▶ EXERCISE
Which lines run from the one containing "-56,7 +56,7 @@" to the end of the records? Write them out exactly, both ends included, and nothing else.

○ ○ ○ ○ ○

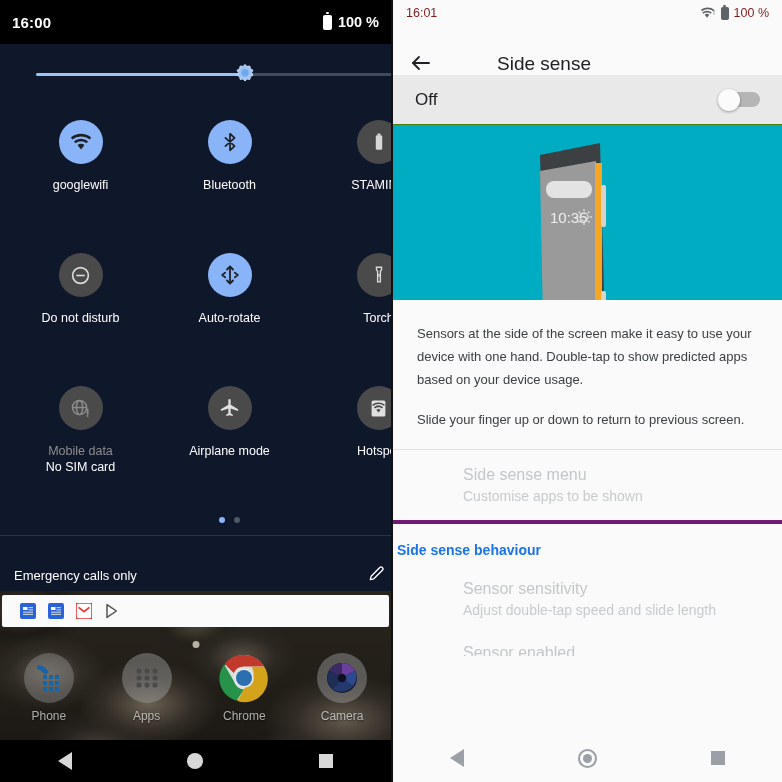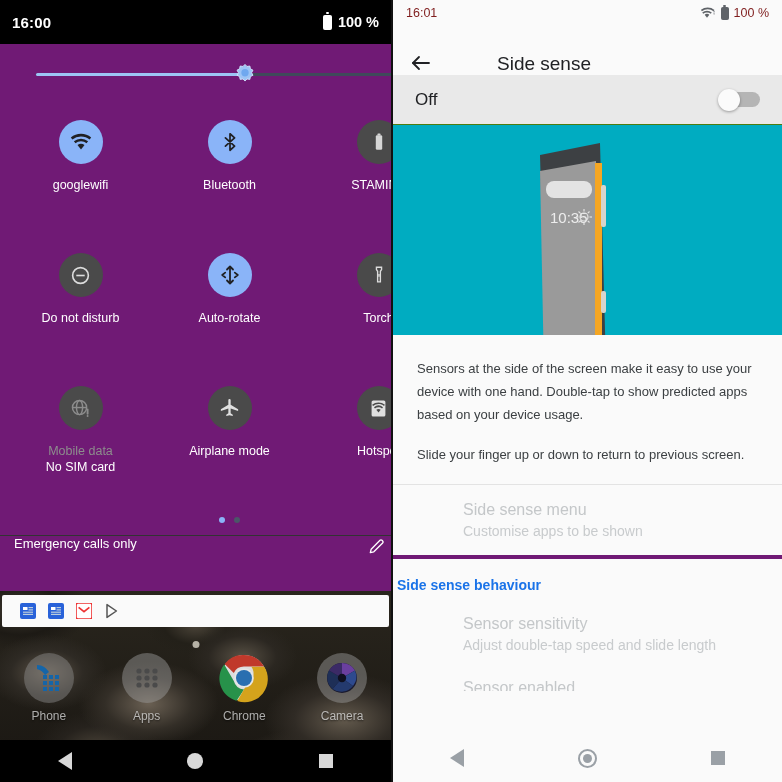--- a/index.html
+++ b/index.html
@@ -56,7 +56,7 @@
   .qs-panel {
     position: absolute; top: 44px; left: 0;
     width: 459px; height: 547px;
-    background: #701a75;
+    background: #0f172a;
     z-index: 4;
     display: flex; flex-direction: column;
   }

○ ○ ○ ○ ○

▶ SOLUTION BELOW
@@ -56,7 +56,7 @@
   .qs-panel {
     position: absolute; top: 44px; left: 0;
     width: 459px; height: 547px;
-    background: #701a75;
+    background: #0f172a;
     z-index: 4;
     display: flex; flex-direction: column;
   }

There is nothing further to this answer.